Scientific and Methodological Foundations of Using Simulation Models in Natural Geographical Research

Authors

  • Qudratov Shahboz First-Year Doctoral Student in Geography and Ecology at Samarkand State University, Uzbekistan

DOI:

https://doi.org/10.37547/ijasr-06-06-08

Keywords:

Natural geography, simulation model, geographical research

Abstract

The increasing complexity of natural geographical processes requires research methods that can represent spatial dynamics, temporal variability, uncertainty and interaction among environmental components.
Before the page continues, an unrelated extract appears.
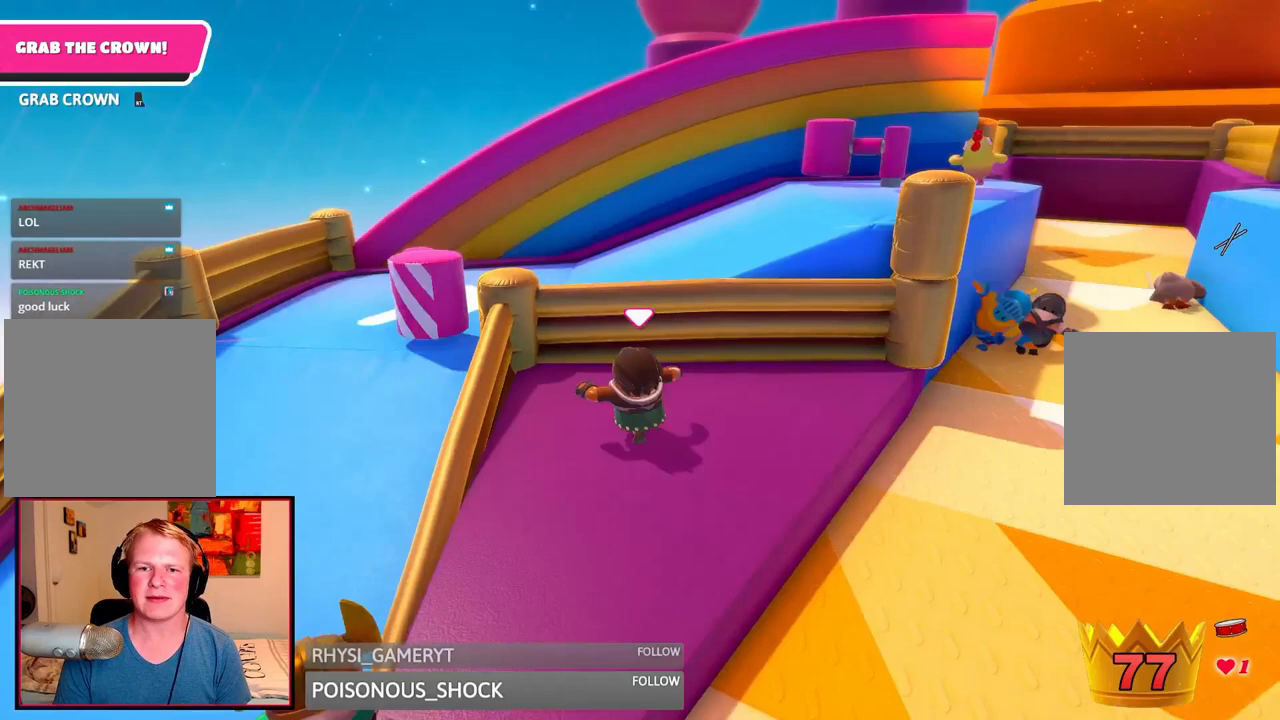
{"dt_ms": 1000, "buttons": [], "left_stick": "up", "right_stick": "center", "events": [[42, "left_stick", "down-left"], [167, "A", "down"], [250, "left_stick", "left"], [333, "A", "up"], [500, "right_stick", "up"], [625, "left_stick", "up"], [667, "right_stick", "right"], [958, "right_stick", "center"]]}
Simulation models have become an important scientific and methodological instrument in natural geographical research because they make it possible to reproduce the behaviour of natural systems under different conditions, test hypothetical scenarios and forecast possible changes in landscapes, climate, hydrological regimes and geomorphological processes. This article analyses the scientific and methodological foundations of using simulation models in natural geography. The study focuses on the conceptual meaning of simulation modelling, its methodological functions, stages of application, data requirements, validation procedures and epistemological limitations. The article argues that simulation models do not replace field research, cartographic analysis or remote sensing, but integrate them into a coherent analytical system. The methodological value of simulation models lies in their ability to transform empirical data into dynamic scientific explanation. At the same time, the reliability of such models depends on the quality of input data, correctness of assumptions, calibration procedures, sensitivity analysis and interpretation of results within the geographical context. The article concludes that simulation modelling is one of the key methodological directions in modern natural geography and should be used as an interdisciplinary tool combining geographical theory, GIS technologies, mathematical modelling and environmental monitoring.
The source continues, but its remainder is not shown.